*Selected passage*:
>>>>>
Notions of convergence not corresponding to topologies This question concerns the ramifications of the following interesting problem that
appeared on Ed Nelson's final exam on Functional Analysis some years ago:
Exam question: Is there a metric on the measurable functions on R such that a sequence $\langle F_n(x) \rangle$ converges almost everywhere iff $\langle F_n(x) \rangle$ converges in the metric? 
Answer: No.
Better Answer: Convergence ae does not even precisely correspond to a topology!
The later answer follows from the following (textbook) theorem:
Theorem: Let $\langle F_n(x) \rangle$ be a sequence of measurable functions on a measure space $X$. Then $\langle F_n(x) \rangle$ converges in measure iff every subsequence of $\langle F_n(x) \rangle$ has a subsequence converging almost everywhere.
In particular:
Corollary: If one places a topology $T$ on the measurable functions such that all the almost-everywhere convergence sequences converge in $T$, then all the convergent-in-measure sequences also converge in $T$.
Obvious questions are:


*

*Are there other natural notions of convergence which don't exactly correspond to convergence in some topology?

*Are there other pairs of natural convergences which have a similar topological relationship as convergence in measure and convergence ae?

*Can one construct a nice theory of "convergences" different from the theory of topologies?  (Warning: This problem tortured me for some weeks some years ago.)
 A: The following two books base Analysis on convergence structures (In German only).
It was realized early in the development of Calculus beyond Banach spaces that topology is not sufficient to express the usual approach to differentiability; 
one ran into difficulties with the chain rule. 
These books are an attempt to to remedy this. 
(Many thanks to Andrew Stacey for his rubber stamp.)
Zbl 0393.46001 Gähler, Werner
Grundstrukturen der Analysis. II. (German)
Mathematische Reihe, Band 61. Lehrbücher und Monographien aus dem Gebiete der exakten Wissenschaften. Lizenzausg. d. Akademie-Verlages, Berlin (DDR). Basel, Stuttgart: Birkhäuser Verlag. VIII, 623 S. (1978).
<<<<<
*Questions on the material*:
1. In the thread on notions of convergence, on whose exam did the problem about a metric on measurable functions appear?
2. Reproduce verbatim the portion of the thread on notions of convergence from "Notions of convergence not" up to and including "in the metric?".

*Stored data*:
>>>>>
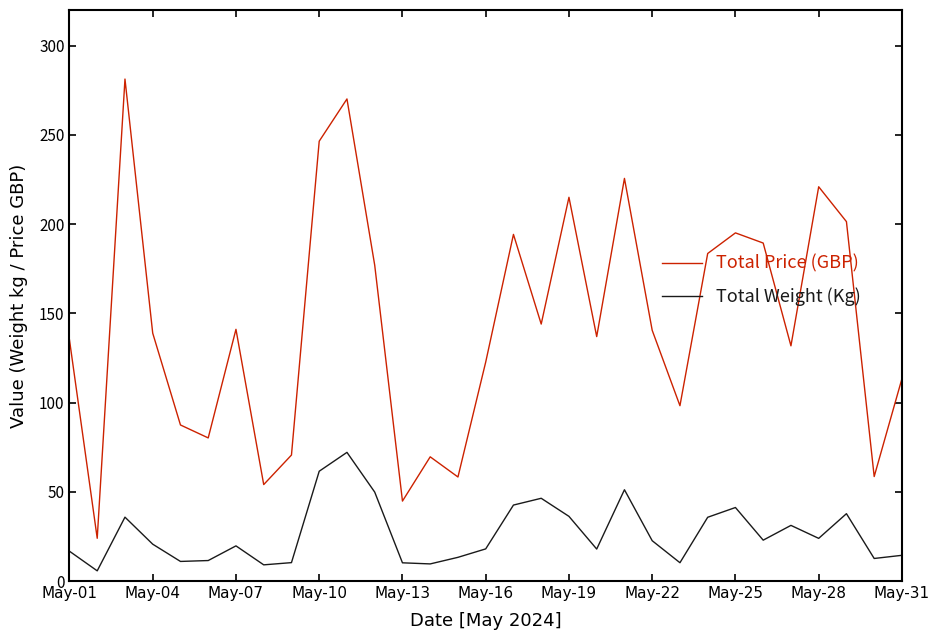

True or false: Total Weight (Kg) and Total Price (GBP) intersect in this chart.

False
<<<<<
*Answers by item*:
1. Ed Nelson's final exam on Functional Analysis.

2.
Notions of convergence not corresponding to topologies This question concerns the ramifications of the following interesting problem that
appeared on Ed Nelson's final exam on Functional Analysis some years ago:
Exam question: Is there a metric on the measurable functions on R such that a sequence $\langle F_n(x) \rangle$ converges almost everywhere iff $\langle F_n(x) \rangle$ converges in the metric?